» Task requirements: Scan the records below for the line with "17: (652, 230, 2.57)" and the line with "36: (693, 228, 2.57)". Repeat those two lines and every line between them exactly, and nothing else.

» Excerpted records:
-- Opening Marker --

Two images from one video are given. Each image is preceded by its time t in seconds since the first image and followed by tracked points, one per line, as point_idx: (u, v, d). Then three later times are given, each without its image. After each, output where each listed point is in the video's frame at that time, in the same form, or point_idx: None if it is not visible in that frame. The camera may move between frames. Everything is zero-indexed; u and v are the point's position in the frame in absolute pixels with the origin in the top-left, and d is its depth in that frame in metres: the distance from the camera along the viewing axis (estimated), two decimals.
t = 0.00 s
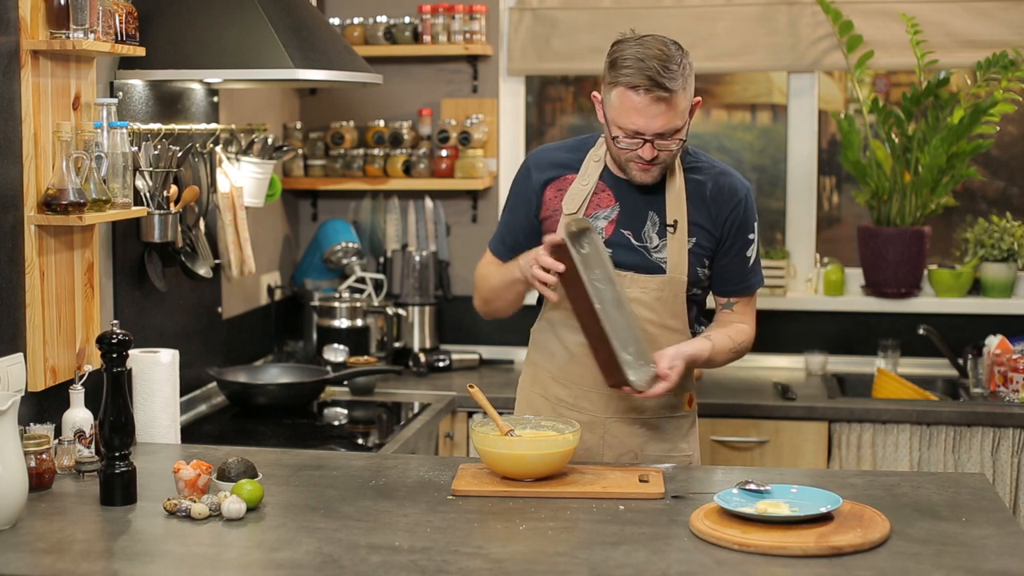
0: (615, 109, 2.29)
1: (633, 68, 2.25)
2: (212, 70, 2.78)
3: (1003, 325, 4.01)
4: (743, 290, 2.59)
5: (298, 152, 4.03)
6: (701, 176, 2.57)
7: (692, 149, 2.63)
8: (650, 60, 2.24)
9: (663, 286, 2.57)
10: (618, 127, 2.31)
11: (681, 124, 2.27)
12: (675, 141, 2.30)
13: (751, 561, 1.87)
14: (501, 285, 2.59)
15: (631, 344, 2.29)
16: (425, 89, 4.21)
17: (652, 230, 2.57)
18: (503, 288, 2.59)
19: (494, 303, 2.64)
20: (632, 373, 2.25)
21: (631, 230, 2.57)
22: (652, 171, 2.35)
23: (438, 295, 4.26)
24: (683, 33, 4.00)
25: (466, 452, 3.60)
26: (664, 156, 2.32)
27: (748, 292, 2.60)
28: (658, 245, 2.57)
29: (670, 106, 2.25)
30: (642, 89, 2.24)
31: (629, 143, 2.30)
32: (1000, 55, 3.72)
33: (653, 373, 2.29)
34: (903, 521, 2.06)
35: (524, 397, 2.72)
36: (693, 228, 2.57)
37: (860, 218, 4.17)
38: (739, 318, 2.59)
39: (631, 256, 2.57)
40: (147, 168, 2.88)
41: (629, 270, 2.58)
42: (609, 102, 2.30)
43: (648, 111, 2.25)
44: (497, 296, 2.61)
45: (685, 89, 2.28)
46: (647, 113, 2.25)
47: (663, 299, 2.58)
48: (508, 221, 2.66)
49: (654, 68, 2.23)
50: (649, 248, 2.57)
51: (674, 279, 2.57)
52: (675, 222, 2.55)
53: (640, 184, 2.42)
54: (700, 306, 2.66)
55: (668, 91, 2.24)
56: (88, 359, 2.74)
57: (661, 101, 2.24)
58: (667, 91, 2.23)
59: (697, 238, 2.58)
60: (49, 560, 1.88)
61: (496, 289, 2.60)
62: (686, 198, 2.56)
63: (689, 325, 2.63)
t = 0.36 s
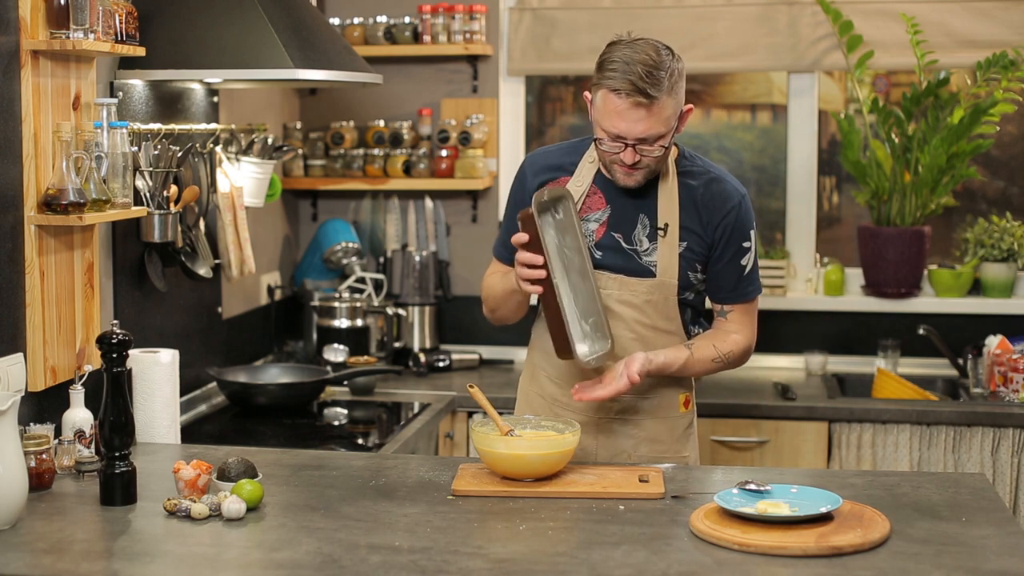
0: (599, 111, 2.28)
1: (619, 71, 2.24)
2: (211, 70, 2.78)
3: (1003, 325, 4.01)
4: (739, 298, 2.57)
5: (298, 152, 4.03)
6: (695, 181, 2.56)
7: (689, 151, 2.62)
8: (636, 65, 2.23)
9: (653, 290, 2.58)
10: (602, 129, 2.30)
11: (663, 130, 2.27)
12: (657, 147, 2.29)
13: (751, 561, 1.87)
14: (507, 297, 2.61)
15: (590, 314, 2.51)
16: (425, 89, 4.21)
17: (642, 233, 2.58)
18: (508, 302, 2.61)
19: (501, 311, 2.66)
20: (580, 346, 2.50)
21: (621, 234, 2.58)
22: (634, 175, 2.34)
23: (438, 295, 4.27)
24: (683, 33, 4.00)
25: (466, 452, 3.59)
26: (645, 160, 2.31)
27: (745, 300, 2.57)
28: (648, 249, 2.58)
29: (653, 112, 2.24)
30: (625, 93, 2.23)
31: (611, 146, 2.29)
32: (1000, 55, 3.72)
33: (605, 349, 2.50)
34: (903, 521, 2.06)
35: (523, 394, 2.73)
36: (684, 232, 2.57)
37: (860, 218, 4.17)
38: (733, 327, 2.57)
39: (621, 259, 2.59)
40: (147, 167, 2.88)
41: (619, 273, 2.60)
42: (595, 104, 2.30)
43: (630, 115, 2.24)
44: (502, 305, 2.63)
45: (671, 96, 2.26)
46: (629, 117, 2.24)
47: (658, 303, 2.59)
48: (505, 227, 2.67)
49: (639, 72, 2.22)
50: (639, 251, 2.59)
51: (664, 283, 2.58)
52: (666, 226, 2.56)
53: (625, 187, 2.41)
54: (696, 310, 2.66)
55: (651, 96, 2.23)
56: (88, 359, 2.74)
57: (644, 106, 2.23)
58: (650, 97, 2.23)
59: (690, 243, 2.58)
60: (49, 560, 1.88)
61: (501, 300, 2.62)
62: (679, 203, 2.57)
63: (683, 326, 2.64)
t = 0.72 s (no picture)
0: (598, 118, 2.28)
1: (617, 79, 2.24)
2: (212, 70, 2.78)
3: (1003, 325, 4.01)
4: (738, 299, 2.57)
5: (298, 152, 4.03)
6: (696, 182, 2.56)
7: (690, 151, 2.62)
8: (634, 72, 2.23)
9: (655, 291, 2.58)
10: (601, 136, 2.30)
11: (662, 137, 2.26)
12: (656, 153, 2.29)
13: (751, 561, 1.87)
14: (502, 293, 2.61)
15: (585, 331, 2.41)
16: (425, 89, 4.21)
17: (643, 235, 2.58)
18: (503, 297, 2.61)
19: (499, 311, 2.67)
20: (576, 365, 2.38)
21: (622, 235, 2.59)
22: (634, 181, 2.35)
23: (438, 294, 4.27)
24: (683, 33, 4.00)
25: (466, 452, 3.59)
26: (645, 166, 2.31)
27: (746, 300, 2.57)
28: (650, 251, 2.59)
29: (651, 119, 2.24)
30: (622, 102, 2.23)
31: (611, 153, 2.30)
32: (1000, 55, 3.72)
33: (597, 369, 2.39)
34: (903, 521, 2.05)
35: (525, 394, 2.73)
36: (685, 233, 2.57)
37: (860, 218, 4.17)
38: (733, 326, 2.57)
39: (622, 261, 2.60)
40: (147, 168, 2.88)
41: (620, 275, 2.60)
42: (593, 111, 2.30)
43: (627, 123, 2.24)
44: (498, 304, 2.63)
45: (669, 102, 2.26)
46: (627, 125, 2.24)
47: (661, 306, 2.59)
48: (506, 227, 2.69)
49: (636, 81, 2.21)
50: (640, 253, 2.59)
51: (665, 284, 2.58)
52: (667, 227, 2.57)
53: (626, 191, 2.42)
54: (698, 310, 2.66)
55: (649, 105, 2.22)
56: (88, 359, 2.74)
57: (641, 114, 2.23)
58: (648, 105, 2.22)
59: (690, 244, 2.58)
60: (49, 560, 1.88)
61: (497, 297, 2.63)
62: (679, 205, 2.57)
63: (685, 327, 2.64)
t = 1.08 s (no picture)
0: (594, 117, 2.28)
1: (611, 77, 2.24)
2: (212, 70, 2.78)
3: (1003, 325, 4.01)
4: (739, 294, 2.55)
5: (298, 152, 4.03)
6: (696, 179, 2.56)
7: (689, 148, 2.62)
8: (628, 68, 2.23)
9: (659, 290, 2.58)
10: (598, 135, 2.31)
11: (658, 132, 2.26)
12: (654, 148, 2.29)
13: (751, 561, 1.87)
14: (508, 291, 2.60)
15: (604, 310, 2.43)
16: (425, 89, 4.21)
17: (645, 234, 2.59)
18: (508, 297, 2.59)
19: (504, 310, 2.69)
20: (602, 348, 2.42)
21: (624, 235, 2.59)
22: (634, 178, 2.34)
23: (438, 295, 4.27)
24: (683, 33, 4.00)
25: (466, 452, 3.59)
26: (644, 162, 2.31)
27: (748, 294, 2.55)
28: (652, 249, 2.59)
29: (647, 115, 2.24)
30: (617, 98, 2.23)
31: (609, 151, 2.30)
32: (1000, 55, 3.72)
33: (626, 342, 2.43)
34: (903, 521, 2.05)
35: (530, 394, 2.74)
36: (687, 231, 2.57)
37: (860, 218, 4.17)
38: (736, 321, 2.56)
39: (625, 261, 2.60)
40: (147, 168, 2.88)
41: (624, 275, 2.61)
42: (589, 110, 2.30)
43: (624, 120, 2.24)
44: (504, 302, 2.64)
45: (665, 96, 2.26)
46: (623, 122, 2.24)
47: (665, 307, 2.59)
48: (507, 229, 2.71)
49: (629, 77, 2.22)
50: (643, 252, 2.59)
51: (669, 282, 2.58)
52: (669, 226, 2.56)
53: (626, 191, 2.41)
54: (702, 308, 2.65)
55: (644, 100, 2.22)
56: (88, 359, 2.74)
57: (637, 110, 2.23)
58: (643, 100, 2.22)
59: (692, 242, 2.58)
60: (49, 560, 1.88)
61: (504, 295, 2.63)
62: (681, 203, 2.56)
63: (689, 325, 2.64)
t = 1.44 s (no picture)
0: (592, 130, 2.28)
1: (605, 89, 2.23)
2: (211, 70, 2.78)
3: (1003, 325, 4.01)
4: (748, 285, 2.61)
5: (298, 153, 4.03)
6: (697, 179, 2.56)
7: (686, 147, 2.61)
8: (620, 79, 2.23)
9: (662, 293, 2.59)
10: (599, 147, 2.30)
11: (658, 138, 2.26)
12: (655, 155, 2.29)
13: (751, 561, 1.87)
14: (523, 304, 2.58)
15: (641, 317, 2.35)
16: (425, 89, 4.21)
17: (647, 238, 2.59)
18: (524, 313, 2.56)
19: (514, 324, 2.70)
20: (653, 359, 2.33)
21: (626, 240, 2.59)
22: (638, 185, 2.34)
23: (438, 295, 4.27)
24: (683, 33, 4.00)
25: (466, 452, 3.59)
26: (647, 170, 2.30)
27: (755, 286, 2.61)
28: (655, 253, 2.59)
29: (645, 123, 2.24)
30: (614, 109, 2.23)
31: (611, 162, 2.30)
32: (1000, 55, 3.72)
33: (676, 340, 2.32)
34: (903, 521, 2.05)
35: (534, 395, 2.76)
36: (690, 233, 2.58)
37: (860, 218, 4.17)
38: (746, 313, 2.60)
39: (629, 266, 2.61)
40: (147, 168, 2.88)
41: (627, 279, 2.62)
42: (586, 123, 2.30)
43: (622, 130, 2.24)
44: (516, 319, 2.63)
45: (661, 101, 2.25)
46: (622, 132, 2.24)
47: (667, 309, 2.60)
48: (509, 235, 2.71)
49: (624, 86, 2.21)
50: (646, 256, 2.60)
51: (673, 285, 2.59)
52: (671, 229, 2.56)
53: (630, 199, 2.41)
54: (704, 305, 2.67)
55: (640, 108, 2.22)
56: (88, 359, 2.74)
57: (635, 119, 2.23)
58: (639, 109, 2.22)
59: (695, 242, 2.58)
60: (49, 560, 1.88)
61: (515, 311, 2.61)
62: (682, 205, 2.56)
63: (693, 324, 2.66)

-- Closing Marker --

» Written reply:
17: (652, 230, 2.57)
18: (503, 288, 2.59)
19: (494, 303, 2.64)
20: (632, 373, 2.25)
21: (631, 230, 2.57)
22: (652, 171, 2.35)
23: (438, 295, 4.26)
24: (683, 33, 4.00)
25: (466, 452, 3.60)
26: (664, 156, 2.32)
27: (748, 292, 2.60)
28: (658, 245, 2.57)
29: (670, 106, 2.25)
30: (642, 89, 2.24)
31: (629, 143, 2.30)
32: (1000, 55, 3.72)
33: (653, 373, 2.29)
34: (903, 521, 2.06)
35: (524, 397, 2.72)
36: (693, 228, 2.57)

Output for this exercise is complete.